Sterling slides lower on wider trade deficit

As expected, the gains on UK equities remained short-lived after the Royal Dutch Shell (LONDON:RDSa) - BG Group (LONDON:BG) merger. The FTSE 100’s failure to clear resistance at 7000/7060 signals that the FTSE has certainly topped and is ready for a downside correction in line with the UK’s uncertain pre-election context. The GBP/USD slid to a week low in London amid the UK’s trade deficit widened significantly faster than expected in February (£ -2,859 verse £-1,500 expected, last month £ -616 revised up to £ -1,536). Today’s slide solidifies resistance pre-1.5020/55 and paves the way for further drop to 1.4620/35 zone (technical target/Mar 18 FOMC reaction low). Large vanilla puts trail below 1.4750 for today expiry and should add further weight on the sell side if activated.

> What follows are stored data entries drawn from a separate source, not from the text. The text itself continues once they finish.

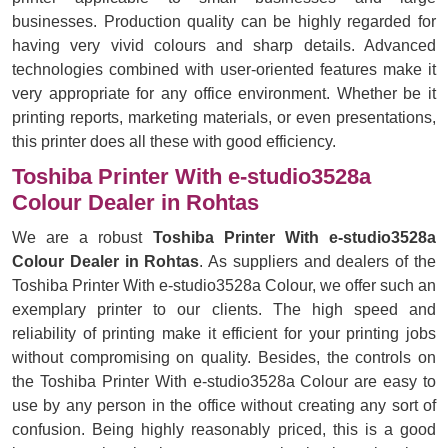
businesses. Production quality can be highly regarded for
having very vivid colours and sharp details. Advanced
technologies combined with user-oriented features make it
very appropriate for any office environment. Whether be it
printing reports, marketing materials, or even presentations,
this printer does all these with good efficiency.
Toshiba Printer With e-studio3528a
Colour Dealer in Rohtas
We are a robust
Toshiba Printer With e-studio3528a
Colour Dealer in Rohtas
. As suppliers and dealers of the
Toshiba Printer With e-studio3528a Colour, we offer such an
exemplary printer to our clients. The high speed and
reliability of printing make it efficient for your printing jobs
without compromising on quality. Besides, the controls on
the Toshiba Printer With e-studio3528a Colour are easy to
use by any person in the office without creating any sort of
confusion. Being highly reasonably priced, this is a good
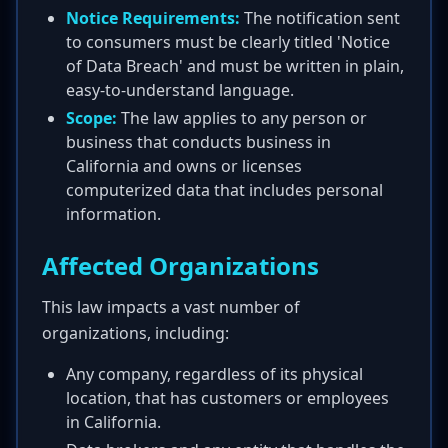
Notice Requirements:
The notification sent
to consumers must be clearly titled 'Notice
of Data Breach' and must be written in plain,
easy-to-understand language.
Scope:
The law applies to any person or
business that conducts business in
California and owns or licenses
computerized data that includes personal
information.
Affected Organizations
This law impacts a vast number of
organizations, including:
Any company, regardless of its physical
location, that has customers or employees
in California.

The BoE verdict is expected to be a non-event today. The BoE’s pre-election silence will last for another month, and in the absence of BoE hawks in the market place, the Sterling complex should remain anchored on the downside.

In focus today: Japan Mar (P) Machine Tool Orders YoY, UK Feb Trade Balance, BoE Bank Rate and Asset Purchases Target and US Feb Wholesale Inventories MoM.